Accusé de blasphème, un Pakistanais de 9 ans menacé de peine de mort

samedi 14 août 2021.
 

Fin juillet, un garçon hindou de 9 ans a été arrêté dans la province pakistanaise du Pendjab pour avoir uriné dans une madrasa. Sa libération a provoqué début août l’attaque d’un temple et le blocage d’une autoroute.

La profanation du temple hindou de Bhong, au Pakistan, “montre une nouvelle fois combien les droits des minorités sont fragiles” dans la république islamique, observe Dawn. Mercredi 4 août, “une foule a vandalisé le lieu de culte” de cette petite ville du Pendjab, après qu’un garçon hindou de 9 ans, accusé d’avoir uriné intentionnellement dans la bibliothèque d’une école coranique, a été “libéré sous caution par un tribunal local”.

Dans une vidéo de l’attaque diffusée sur les réseaux sociaux, on peut voir “plusieurs hommes munis de bâtons et d’un pied de biche briser les vitrines” dans lesquelles étaient placées les idoles hindoues. “On ne peut qu’être soulagé de voir que personne de la minorité hindoue n’a été blessé, voire pire”, souligne le journal.

Cependant, le déferlement de violence lors de l’assaut du temple va maintenant “susciter une vague de peur et renforcer le sentiment d’insécurité des minorités pakistanaises dans leur ensemble”, même si le Premier ministre, Imran Khan, a condamné les faits. Une chose est sûre, cette affaire illustre “le dangereux niveau de radicalisation” auquel est arrivée la société pakistanaise, dénonce Dawn.

C’est le 24 juillet que le jeune garçon par qui tout aurait commencé a été dénoncé, “en vertu de la loi sur le blasphème”, ce qui fait de lui le plus jeune Pakistanais jamais poursuivi pour ce délit et menacé de la peine de mort. Bien que certains anciens de la communauté hindoue aient “présenté des excuses” aux responsables de la madrasa, “l’enfer s’est déchaîné à l’instigation de certains individus”, une dizaine de jours plus tard.

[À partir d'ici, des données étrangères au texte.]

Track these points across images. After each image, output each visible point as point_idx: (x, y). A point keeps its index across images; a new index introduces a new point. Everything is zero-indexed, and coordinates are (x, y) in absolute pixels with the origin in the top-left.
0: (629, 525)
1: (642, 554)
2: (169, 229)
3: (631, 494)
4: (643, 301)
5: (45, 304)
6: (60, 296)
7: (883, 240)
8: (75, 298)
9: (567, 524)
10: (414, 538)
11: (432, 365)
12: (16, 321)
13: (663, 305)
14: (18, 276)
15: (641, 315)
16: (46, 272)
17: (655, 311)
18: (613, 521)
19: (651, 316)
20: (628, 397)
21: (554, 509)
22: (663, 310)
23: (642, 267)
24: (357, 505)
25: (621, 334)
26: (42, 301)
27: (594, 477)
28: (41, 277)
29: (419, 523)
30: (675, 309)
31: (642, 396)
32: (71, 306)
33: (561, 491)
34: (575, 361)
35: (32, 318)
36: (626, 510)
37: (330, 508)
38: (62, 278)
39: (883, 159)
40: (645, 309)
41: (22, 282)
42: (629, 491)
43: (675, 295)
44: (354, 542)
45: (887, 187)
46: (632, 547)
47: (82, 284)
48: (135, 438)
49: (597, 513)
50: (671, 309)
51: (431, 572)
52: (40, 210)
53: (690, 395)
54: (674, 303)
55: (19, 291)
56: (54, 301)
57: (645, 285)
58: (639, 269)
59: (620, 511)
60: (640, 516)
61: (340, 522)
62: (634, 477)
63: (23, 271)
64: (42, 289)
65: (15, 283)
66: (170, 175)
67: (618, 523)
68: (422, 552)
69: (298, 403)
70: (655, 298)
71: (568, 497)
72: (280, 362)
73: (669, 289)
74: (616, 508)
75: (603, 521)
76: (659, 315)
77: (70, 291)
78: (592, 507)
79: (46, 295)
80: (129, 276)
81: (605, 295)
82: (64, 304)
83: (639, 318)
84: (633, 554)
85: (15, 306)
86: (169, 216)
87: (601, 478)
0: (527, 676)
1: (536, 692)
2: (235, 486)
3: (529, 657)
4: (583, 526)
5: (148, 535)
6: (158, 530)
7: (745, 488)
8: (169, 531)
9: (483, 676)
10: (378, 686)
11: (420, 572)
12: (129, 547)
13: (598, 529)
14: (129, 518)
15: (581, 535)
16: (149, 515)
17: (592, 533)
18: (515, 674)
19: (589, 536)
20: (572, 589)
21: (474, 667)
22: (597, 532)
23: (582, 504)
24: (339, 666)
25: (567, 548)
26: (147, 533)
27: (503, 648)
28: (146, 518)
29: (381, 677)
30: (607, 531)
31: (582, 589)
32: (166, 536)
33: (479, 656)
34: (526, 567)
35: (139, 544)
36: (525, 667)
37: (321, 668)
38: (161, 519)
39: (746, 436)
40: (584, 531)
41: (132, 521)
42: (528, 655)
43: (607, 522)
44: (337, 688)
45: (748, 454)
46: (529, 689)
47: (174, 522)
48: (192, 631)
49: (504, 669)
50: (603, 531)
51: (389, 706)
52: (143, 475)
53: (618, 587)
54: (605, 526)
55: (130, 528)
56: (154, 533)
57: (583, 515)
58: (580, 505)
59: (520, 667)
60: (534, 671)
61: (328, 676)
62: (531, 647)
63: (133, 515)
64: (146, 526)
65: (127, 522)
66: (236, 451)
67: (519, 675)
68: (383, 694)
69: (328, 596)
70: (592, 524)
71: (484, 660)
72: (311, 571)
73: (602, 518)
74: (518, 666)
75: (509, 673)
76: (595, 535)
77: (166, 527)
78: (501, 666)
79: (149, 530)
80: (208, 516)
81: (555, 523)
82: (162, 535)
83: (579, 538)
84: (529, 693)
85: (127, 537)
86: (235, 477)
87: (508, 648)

Les magasins de Bhong ont alors été fermés “de force”, tandis que “des centaines de personnes” bloquaient l’autoroute Sukkur-Multan en signe de protestation contre la remise en liberté de l’enfant.

“Vieux différends”

Cette région du Pendjab pakistanais est marquée depuis longtemps par “de vieux différends financiers entre les communautés hindoue et musulmane”, précise le journal. Il arrive du reste “souvent” que les conflits religieux soient “délibérément exacerbés” dans le but de mettre un terme à ces différends liés à l’argent ou à la terre. La plupart du temps, la “cible” est expulsée, “qu’il s’agisse d’une famille ou d’une communauté entière”. C’est ce qui est arrivé aux parents du jeune garçon de Bhong, qui ont dû s’enfuir et se cacher ailleurs dans le pays.

La police locale rappelle que la sécurité des lieux de culte des minorités relève “de la responsabilité de l’État”, relaie The Nation. Elle fait aussi savoir qu’“une enquête judiciaire a été ouverte à l’encontre des fauteurs de troubles”. Quant aux officiers de police soupçonnés de “négligences” après l’attaque du temple, ils seront tenus “responsables des faits”, a-t-elle assuré. L’inspecteur Zafar Iqbal Awan, responsable des forces de police dans le sud du Pendjab, a jugé bon de déclarer que l’islam “nous enseigne la tolérance religieuse, l’harmonie et la liberté de toutes les minorités”.